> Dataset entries

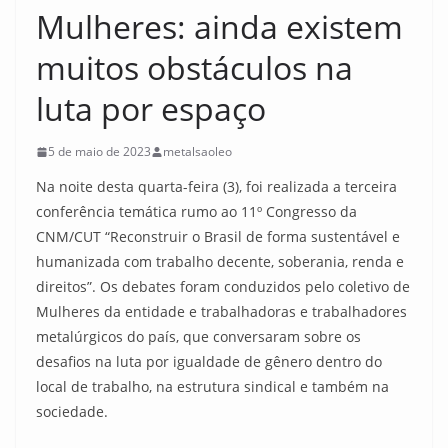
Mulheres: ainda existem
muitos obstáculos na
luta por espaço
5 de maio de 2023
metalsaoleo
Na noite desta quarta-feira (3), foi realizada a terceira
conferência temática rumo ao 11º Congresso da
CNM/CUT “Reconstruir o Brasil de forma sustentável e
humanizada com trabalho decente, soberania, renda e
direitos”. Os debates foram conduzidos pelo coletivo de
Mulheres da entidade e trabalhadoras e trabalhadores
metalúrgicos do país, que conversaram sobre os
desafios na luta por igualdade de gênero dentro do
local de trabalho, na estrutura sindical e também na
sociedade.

* * *

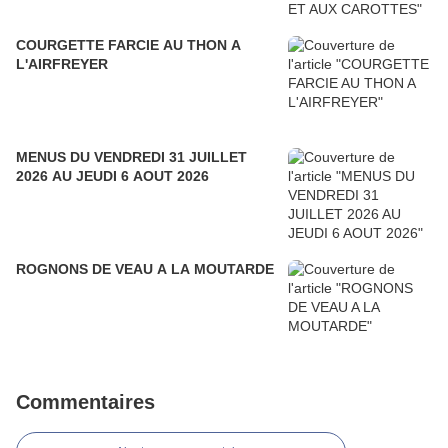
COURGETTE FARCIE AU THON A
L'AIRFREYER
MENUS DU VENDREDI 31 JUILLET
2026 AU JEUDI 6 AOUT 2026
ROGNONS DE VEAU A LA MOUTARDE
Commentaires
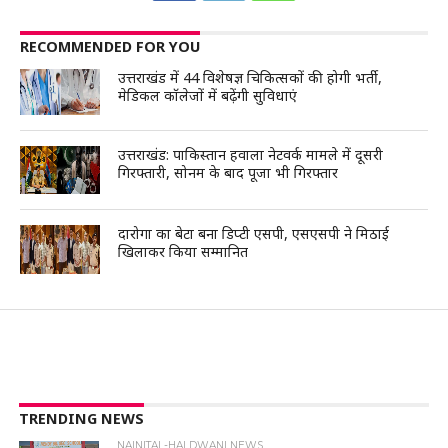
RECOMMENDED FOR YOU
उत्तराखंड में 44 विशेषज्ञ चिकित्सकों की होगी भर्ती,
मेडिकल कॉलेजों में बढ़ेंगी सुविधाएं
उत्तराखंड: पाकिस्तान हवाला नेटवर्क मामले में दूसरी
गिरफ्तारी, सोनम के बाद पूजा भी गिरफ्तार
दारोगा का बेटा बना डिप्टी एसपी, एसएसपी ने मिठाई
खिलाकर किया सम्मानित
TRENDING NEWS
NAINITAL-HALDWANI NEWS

> Task to carry out
Go through the records above and copy each line where "trabalho" is found.

> Problem solution
humanizada com trabalho decente, soberania, renda e
local de trabalho, na estrutura sindical e também na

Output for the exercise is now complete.